On the hunt for pieces of ceramic, employees unload the seven pallets of cheese blocks they received early that morning onto a conveyor belt to be scanned. With 4,000 pounds of cheese per pallet, Mr. Bédard said, the load will take about four hours to complete before being hurriedly shipped back to its producer well ahead of its best-before date.

Nearby, about six workers run 144 pet food cans per minute through another X-ray machine, searching for a clip the manufacturer found had gone missing.

Once the cheese and pet food orders are complete, the company will turn its attention back to the shipment of 1.1 million chocolate bars it received a few days earlier, some of which have been contaminated with pieces of metal. At 50 chocolate bars per machine per minute, Mr. Bédard said, it will take more than a week of non-stop work to scan them all, even after increasing the number of shifts.

Plan Automation owns about $3-million worth of inspection systems, including 10 third-generation X-ray machines, five first-generation machines and 11 metal detectors. Companies can choose to send their contaminated loads to the Bolton facility or can request that the company come to them; in that case, Mr. Bédard said, a technician will run the manufacturer’s product through one of X-Ray Reclaim’s machines on site.

Similar to the X-ray machines used at an airport security checkpoint, Mr. Bédard said the machines his company uses are a cabinet type that’s safe for daily use and does not irradiate the food that passes through it. The machines don’t generate enough power to pose a safety risk and, as added protection, feature stainless steel shielding to ensure radiation emissions remain minimal, he added.

Mr. Bédard said reclamation is important because it keeps more than food out of landfills: It also prevents the packaging from being thrown out – packaging that would all have to be defaced, costing time and money.

“You can’t just get a container and, say, dump all these chocolate bars in the container and then throw those on the dump, because people will scale the fence and go to the dump to try to pick food. You’ve got to destroy it, you’ve got to make it unusable and you have to make it so it cannot be recognized,” he said.

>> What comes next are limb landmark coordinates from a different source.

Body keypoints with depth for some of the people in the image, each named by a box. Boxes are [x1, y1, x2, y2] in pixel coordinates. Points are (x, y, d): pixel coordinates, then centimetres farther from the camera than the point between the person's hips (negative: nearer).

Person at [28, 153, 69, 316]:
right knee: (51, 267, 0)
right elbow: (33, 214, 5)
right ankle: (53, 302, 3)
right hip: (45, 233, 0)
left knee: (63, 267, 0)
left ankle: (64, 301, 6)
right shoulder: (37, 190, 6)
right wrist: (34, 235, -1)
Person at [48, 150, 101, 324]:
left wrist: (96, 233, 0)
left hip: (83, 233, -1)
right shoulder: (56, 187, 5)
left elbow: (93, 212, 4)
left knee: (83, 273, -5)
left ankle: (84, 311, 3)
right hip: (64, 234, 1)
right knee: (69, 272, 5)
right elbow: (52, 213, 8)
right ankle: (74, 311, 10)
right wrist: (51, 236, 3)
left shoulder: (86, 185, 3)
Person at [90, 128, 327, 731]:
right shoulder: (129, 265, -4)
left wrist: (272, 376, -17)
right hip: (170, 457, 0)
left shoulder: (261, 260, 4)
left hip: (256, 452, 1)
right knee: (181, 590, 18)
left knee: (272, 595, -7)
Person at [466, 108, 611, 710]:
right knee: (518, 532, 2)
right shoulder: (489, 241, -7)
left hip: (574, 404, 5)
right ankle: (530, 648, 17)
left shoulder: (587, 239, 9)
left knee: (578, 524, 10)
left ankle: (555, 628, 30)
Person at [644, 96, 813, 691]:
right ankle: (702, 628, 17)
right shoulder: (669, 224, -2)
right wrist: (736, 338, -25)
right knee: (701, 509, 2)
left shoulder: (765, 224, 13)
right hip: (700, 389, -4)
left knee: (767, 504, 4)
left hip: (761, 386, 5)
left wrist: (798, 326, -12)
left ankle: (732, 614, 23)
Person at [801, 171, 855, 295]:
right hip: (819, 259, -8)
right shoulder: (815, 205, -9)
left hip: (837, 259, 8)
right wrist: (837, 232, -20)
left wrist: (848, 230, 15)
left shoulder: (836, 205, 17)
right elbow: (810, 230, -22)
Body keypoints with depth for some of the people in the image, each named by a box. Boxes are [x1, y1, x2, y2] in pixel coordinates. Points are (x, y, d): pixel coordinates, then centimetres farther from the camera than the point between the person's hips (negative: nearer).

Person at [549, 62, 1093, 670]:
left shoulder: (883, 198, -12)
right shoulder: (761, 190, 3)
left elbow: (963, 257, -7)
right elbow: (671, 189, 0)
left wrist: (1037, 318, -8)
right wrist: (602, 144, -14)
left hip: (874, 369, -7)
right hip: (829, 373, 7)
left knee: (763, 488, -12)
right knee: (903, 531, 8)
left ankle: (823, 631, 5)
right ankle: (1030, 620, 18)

Ms. Green said services such as X-Ray Reclaim’s are likely to expand in the future, as more companies realize the cost-saving benefits of opting for reclamation instead of a recall or rubbish bin.

“It’s not just the product that you’re losing. You’re losing all the man-hours of production as well,” she said.

Of the thousands of food producers in Canada, Mr. Bédard said, his company has worked with less than 10 per cent of them so far. He’s eager to see more companies expand into reclamation, because the environmental cost of maintaining the status quo is simply too high.

“I’m not saying that we’re the solution to what’s going on there, but we’re definitely part of the solution,” he said.